• [EXTRACTED INFORMATION]:
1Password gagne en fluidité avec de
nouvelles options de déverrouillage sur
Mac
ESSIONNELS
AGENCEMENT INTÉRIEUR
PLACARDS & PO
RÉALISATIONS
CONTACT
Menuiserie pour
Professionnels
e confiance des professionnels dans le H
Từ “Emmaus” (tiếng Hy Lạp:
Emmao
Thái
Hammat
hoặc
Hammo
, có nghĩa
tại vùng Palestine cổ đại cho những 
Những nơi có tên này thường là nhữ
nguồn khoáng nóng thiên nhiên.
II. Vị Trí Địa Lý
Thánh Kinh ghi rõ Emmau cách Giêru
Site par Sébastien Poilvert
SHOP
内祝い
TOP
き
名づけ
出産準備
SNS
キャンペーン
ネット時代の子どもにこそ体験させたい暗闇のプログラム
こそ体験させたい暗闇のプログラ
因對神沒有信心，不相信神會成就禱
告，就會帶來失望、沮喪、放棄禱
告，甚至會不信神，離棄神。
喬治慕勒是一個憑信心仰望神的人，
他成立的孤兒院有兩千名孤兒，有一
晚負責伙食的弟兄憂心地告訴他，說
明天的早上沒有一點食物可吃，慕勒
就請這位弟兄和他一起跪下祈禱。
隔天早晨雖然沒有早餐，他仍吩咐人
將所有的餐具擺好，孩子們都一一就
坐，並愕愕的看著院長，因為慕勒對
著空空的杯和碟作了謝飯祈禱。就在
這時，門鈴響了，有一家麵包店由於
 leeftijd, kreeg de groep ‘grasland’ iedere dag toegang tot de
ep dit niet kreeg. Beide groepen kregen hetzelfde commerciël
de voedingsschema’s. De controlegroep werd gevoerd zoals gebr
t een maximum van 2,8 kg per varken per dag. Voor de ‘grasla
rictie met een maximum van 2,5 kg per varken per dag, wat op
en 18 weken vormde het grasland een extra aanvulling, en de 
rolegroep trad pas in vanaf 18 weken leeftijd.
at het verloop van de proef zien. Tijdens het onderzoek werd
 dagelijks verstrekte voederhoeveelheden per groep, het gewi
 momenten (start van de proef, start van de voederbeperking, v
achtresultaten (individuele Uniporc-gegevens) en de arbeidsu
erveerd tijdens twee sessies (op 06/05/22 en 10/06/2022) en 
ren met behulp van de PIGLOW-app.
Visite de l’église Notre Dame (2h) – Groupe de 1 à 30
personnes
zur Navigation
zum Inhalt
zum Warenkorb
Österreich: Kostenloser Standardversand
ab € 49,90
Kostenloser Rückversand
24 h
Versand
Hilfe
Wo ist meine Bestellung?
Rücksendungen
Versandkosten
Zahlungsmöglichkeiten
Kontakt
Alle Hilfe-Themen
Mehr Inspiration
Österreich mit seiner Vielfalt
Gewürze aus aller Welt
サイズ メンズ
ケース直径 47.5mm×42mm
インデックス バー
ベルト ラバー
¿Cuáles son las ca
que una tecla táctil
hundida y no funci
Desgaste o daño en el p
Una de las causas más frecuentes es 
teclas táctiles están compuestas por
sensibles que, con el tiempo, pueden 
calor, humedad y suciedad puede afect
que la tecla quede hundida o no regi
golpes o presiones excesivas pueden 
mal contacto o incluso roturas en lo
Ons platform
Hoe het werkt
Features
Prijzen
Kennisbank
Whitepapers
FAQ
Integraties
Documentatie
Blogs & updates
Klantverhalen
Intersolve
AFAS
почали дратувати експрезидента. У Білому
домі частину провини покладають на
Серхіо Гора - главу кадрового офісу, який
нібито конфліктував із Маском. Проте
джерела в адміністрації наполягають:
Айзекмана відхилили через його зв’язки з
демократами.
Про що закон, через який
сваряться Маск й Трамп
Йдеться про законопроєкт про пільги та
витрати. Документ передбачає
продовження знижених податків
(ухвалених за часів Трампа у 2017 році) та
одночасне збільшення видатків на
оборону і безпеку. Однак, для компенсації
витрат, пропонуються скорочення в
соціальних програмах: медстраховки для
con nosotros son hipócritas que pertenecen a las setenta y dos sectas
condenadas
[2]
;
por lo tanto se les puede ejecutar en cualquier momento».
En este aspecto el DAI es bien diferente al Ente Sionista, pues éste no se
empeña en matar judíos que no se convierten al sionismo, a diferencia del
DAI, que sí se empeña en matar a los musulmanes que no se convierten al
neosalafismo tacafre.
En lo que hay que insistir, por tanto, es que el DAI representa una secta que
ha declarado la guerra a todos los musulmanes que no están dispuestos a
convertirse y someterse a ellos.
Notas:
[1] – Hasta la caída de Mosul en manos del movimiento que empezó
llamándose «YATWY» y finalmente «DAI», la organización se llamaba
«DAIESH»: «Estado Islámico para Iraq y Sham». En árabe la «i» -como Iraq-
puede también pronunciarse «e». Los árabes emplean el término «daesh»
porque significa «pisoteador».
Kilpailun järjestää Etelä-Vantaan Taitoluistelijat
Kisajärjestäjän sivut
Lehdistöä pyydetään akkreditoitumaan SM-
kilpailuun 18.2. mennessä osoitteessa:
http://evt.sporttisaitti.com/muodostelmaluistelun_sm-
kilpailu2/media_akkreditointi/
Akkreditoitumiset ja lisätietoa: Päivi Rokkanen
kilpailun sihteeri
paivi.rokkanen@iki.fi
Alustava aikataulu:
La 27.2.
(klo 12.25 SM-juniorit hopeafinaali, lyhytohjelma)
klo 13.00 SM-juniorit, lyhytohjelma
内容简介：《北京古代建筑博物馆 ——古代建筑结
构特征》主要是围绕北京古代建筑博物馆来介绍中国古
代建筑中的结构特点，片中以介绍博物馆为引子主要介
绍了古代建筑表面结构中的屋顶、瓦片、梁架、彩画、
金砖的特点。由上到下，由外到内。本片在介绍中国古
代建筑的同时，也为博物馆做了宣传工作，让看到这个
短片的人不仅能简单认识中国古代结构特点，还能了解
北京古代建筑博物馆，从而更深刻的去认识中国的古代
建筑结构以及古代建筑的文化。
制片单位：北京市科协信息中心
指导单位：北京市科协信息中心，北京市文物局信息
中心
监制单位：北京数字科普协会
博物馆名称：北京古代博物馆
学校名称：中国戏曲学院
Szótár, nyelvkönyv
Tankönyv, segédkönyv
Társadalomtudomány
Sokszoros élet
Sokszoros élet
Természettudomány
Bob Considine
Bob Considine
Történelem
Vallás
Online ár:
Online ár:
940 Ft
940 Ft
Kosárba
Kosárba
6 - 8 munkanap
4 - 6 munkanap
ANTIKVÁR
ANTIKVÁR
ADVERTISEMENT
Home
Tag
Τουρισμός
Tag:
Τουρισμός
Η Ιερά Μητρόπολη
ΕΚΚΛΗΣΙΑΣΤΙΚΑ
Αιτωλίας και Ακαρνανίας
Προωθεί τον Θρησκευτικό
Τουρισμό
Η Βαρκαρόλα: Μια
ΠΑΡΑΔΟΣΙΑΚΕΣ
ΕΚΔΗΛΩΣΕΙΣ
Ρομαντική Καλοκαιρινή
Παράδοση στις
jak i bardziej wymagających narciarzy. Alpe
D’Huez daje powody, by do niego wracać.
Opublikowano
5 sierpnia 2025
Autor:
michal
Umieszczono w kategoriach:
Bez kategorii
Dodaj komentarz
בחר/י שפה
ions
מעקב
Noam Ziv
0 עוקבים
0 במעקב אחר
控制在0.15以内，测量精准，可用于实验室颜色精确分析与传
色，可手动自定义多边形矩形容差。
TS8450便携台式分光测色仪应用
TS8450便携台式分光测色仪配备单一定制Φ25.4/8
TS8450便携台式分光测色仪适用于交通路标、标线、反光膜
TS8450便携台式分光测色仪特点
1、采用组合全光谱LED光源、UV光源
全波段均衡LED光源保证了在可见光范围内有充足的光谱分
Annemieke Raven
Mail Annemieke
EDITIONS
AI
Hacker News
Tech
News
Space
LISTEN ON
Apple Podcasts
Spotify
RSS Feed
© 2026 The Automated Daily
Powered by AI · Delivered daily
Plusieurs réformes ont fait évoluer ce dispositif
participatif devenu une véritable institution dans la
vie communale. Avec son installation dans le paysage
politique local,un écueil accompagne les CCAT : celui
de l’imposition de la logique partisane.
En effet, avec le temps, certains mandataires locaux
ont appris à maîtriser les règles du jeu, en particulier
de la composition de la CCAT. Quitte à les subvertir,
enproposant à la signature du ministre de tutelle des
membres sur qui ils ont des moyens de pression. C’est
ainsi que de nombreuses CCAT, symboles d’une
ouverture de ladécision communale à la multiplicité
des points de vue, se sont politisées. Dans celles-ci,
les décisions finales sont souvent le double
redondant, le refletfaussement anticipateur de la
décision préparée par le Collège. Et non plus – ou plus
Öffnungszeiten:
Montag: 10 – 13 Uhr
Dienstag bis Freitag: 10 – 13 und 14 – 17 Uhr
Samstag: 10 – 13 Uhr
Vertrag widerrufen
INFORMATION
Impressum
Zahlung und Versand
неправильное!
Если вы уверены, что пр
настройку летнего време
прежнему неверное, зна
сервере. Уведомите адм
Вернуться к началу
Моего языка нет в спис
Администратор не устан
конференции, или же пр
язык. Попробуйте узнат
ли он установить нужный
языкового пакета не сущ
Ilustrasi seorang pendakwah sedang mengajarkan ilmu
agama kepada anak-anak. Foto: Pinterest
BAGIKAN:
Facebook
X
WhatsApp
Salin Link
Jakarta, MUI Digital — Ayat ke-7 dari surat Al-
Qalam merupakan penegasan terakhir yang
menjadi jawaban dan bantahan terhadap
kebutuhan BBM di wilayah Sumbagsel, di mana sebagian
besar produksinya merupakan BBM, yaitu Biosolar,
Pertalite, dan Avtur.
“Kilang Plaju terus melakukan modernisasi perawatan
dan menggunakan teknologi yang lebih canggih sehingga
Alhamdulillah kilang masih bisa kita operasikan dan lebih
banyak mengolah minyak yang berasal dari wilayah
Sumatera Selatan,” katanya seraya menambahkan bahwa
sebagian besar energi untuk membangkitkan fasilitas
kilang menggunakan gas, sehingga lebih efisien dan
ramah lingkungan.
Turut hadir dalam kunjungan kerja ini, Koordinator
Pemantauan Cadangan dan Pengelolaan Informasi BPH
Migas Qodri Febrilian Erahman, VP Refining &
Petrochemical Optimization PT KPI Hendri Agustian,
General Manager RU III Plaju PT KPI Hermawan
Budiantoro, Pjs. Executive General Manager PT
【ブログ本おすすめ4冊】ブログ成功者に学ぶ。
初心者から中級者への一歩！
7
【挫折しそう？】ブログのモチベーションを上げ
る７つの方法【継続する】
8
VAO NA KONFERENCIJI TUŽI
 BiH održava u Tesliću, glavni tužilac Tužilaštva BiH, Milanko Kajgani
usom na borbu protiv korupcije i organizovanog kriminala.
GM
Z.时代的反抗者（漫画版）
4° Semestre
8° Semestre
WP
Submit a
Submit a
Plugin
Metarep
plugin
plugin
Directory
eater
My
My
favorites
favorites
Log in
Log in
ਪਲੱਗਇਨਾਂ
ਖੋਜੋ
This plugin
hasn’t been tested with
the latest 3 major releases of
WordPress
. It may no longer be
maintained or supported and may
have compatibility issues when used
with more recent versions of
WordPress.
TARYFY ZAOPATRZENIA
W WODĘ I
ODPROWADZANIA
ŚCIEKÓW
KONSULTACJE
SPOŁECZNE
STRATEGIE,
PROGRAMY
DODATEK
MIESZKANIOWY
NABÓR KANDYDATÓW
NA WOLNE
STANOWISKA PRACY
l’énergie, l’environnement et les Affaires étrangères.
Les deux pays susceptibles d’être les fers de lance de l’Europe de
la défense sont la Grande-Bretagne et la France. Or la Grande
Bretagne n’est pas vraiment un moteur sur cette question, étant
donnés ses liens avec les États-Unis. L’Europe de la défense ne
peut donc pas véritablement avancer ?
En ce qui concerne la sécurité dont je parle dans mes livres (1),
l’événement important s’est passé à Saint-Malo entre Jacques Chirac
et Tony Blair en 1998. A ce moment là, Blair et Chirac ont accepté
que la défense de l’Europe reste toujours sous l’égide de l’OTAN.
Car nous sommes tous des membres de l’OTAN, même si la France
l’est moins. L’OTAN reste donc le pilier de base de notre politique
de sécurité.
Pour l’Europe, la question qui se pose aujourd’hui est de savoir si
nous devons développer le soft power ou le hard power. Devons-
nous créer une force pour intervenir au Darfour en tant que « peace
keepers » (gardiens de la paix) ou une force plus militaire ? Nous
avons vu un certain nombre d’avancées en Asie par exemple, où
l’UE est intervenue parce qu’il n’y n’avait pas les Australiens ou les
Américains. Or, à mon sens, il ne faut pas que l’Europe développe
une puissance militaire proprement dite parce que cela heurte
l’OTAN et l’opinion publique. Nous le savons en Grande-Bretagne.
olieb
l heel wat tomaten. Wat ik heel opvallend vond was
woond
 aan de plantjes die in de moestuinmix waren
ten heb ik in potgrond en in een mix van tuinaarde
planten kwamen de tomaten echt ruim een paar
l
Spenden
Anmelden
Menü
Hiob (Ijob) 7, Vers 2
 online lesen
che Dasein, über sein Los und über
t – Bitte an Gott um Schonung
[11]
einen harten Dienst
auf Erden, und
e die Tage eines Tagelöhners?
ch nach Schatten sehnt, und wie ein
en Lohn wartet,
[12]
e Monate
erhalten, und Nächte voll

• [TASK TO COMPLETE]: Copy the listing line for line, starting at its first line and stopping after the line that contains "en 18 weken".

• [RESULT OF THE EXERCISE]:
1Password gagne en fluidité avec de
nouvelles options de déverrouillage sur
Mac
ESSIONNELS
AGENCEMENT INTÉRIEUR
PLACARDS & PO
RÉALISATIONS
CONTACT
Menuiserie pour
Professionnels
e confiance des professionnels dans le H
Từ “Emmaus” (tiếng Hy Lạp:
Emmao
Thái
Hammat
hoặc
Hammo
, có nghĩa
tại vùng Palestine cổ đại cho những 
Những nơi có tên này thường là nhữ
nguồn khoáng nóng thiên nhiên.
II. Vị Trí Địa Lý
Thánh Kinh ghi rõ Emmau cách Giêru
Site par Sébastien Poilvert
SHOP
内祝い
TOP
き
名づけ
出産準備
SNS
キャンペーン
ネット時代の子どもにこそ体験させたい暗闇のプログラム
こそ体験させたい暗闇のプログラ
因對神沒有信心，不相信神會成就禱
告，就會帶來失望、沮喪、放棄禱
告，甚至會不信神，離棄神。
喬治慕勒是一個憑信心仰望神的人，
他成立的孤兒院有兩千名孤兒，有一
晚負責伙食的弟兄憂心地告訴他，說
明天的早上沒有一點食物可吃，慕勒
就請這位弟兄和他一起跪下祈禱。
隔天早晨雖然沒有早餐，他仍吩咐人
將所有的餐具擺好，孩子們都一一就
坐，並愕愕的看著院長，因為慕勒對
著空空的杯和碟作了謝飯祈禱。就在
這時，門鈴響了，有一家麵包店由於
 leeftijd, kreeg de groep ‘grasland’ iedere dag toegang tot de
ep dit niet kreeg. Beide groepen kregen hetzelfde commerciël
de voedingsschema’s. De controlegroep werd gevoerd zoals gebr
t een maximum van 2,8 kg per varken per dag. Voor de ‘grasla
rictie met een maximum van 2,5 kg per varken per dag, wat op
en 18 weken vormde het grasland een extra aanvulling, en de 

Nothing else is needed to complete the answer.